▶ _INSTRUCTIONS TO FOLLOW_: Lines in the listing below that contain the string "whip" are to be found and copied.

▶ _DATA FOR THIS EXERCISE_:
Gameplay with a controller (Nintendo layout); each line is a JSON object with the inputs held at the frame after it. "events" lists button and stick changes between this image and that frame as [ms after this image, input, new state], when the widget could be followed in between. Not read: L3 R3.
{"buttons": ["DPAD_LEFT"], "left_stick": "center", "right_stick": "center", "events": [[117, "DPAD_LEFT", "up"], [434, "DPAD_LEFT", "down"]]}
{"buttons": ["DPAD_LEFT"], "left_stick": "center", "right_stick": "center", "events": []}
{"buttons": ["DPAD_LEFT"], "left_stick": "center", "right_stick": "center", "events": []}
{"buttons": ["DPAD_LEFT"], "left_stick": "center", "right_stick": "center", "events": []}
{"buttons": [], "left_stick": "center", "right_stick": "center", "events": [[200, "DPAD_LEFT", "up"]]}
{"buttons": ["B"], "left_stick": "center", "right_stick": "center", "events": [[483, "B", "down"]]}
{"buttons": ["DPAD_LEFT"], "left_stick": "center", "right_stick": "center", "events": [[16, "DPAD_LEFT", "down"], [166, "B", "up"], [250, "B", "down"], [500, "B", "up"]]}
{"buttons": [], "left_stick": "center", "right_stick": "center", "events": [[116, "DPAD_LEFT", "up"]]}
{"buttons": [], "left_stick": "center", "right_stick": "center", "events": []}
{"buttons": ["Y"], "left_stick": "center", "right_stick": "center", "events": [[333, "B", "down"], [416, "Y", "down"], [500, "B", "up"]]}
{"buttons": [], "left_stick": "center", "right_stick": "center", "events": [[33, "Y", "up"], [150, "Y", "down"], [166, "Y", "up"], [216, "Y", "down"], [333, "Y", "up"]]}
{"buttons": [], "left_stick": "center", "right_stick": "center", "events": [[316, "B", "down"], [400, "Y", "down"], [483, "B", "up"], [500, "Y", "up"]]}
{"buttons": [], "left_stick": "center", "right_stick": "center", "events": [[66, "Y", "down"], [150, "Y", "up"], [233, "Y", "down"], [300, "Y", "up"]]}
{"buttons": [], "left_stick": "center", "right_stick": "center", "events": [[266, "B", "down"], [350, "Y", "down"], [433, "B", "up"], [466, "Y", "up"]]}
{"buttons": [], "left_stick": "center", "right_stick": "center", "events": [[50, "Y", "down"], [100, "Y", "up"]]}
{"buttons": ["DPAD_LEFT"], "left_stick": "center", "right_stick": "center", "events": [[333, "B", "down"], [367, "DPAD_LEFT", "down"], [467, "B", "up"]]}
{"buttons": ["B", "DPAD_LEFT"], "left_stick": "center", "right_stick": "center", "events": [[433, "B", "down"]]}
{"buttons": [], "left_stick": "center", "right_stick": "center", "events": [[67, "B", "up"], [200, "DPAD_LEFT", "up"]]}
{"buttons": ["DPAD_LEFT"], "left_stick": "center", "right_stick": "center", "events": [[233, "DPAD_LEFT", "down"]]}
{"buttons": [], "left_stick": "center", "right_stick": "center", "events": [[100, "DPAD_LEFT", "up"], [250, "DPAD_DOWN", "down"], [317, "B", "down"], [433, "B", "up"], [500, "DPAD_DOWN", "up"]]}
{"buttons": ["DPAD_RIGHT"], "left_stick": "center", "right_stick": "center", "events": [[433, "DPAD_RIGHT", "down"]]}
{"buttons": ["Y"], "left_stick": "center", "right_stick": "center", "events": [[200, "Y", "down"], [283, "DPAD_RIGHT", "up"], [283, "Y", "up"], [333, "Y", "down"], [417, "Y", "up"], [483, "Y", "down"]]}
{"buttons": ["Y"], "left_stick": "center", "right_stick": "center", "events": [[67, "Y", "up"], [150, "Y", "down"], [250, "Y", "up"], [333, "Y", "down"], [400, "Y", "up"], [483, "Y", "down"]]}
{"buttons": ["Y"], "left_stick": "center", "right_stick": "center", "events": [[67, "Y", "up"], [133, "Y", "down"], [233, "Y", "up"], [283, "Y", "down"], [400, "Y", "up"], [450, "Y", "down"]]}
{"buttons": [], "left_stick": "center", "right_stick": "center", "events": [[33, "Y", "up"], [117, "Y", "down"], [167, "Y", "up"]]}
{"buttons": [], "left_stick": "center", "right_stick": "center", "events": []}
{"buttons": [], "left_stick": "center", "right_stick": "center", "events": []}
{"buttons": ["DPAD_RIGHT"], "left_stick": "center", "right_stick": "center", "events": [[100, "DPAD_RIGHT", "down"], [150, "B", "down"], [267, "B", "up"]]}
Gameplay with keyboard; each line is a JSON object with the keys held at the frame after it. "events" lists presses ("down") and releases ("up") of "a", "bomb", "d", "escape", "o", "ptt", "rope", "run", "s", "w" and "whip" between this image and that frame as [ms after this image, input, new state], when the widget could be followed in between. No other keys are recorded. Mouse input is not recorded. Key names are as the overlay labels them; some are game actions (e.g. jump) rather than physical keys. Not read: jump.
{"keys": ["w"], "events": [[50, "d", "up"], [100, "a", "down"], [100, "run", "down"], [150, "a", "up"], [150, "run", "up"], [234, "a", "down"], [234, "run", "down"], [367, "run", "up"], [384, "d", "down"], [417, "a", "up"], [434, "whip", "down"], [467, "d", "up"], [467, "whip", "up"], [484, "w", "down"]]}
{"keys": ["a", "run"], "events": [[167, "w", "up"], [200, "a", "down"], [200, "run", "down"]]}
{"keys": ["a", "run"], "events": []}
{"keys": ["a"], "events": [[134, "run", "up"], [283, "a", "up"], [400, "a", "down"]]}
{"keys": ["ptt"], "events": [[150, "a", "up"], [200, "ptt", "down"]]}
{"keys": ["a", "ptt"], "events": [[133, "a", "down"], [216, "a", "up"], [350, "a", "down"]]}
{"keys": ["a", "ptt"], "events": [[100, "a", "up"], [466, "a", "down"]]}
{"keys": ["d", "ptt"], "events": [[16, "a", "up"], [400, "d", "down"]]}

▶ _PROBLEM SOLUTION_:
Gameplay with keyboard; each line is a JSON object with the keys held at the frame after it. "events" lists presses ("down") and releases ("up") of "a", "bomb", "d", "escape", "o", "ptt", "rope", "run", "s", "w" and "whip" between this image and that frame as [ms after this image, input, new state], when the widget could be followed in between. No other keys are recorded. Mouse input is not recorded. Key names are as the overlay labels them; some are game actions (e.g. jump) rather than physical keys. Not read: jump.
{"keys": ["w"], "events": [[50, "d", "up"], [100, "a", "down"], [100, "run", "down"], [150, "a", "up"], [150, "run", "up"], [234, "a", "down"], [234, "run", "down"], [367, "run", "up"], [384, "d", "down"], [417, "a", "up"], [434, "whip", "down"], [467, "d", "up"], [467, "whip", "up"], [484, "w", "down"]]}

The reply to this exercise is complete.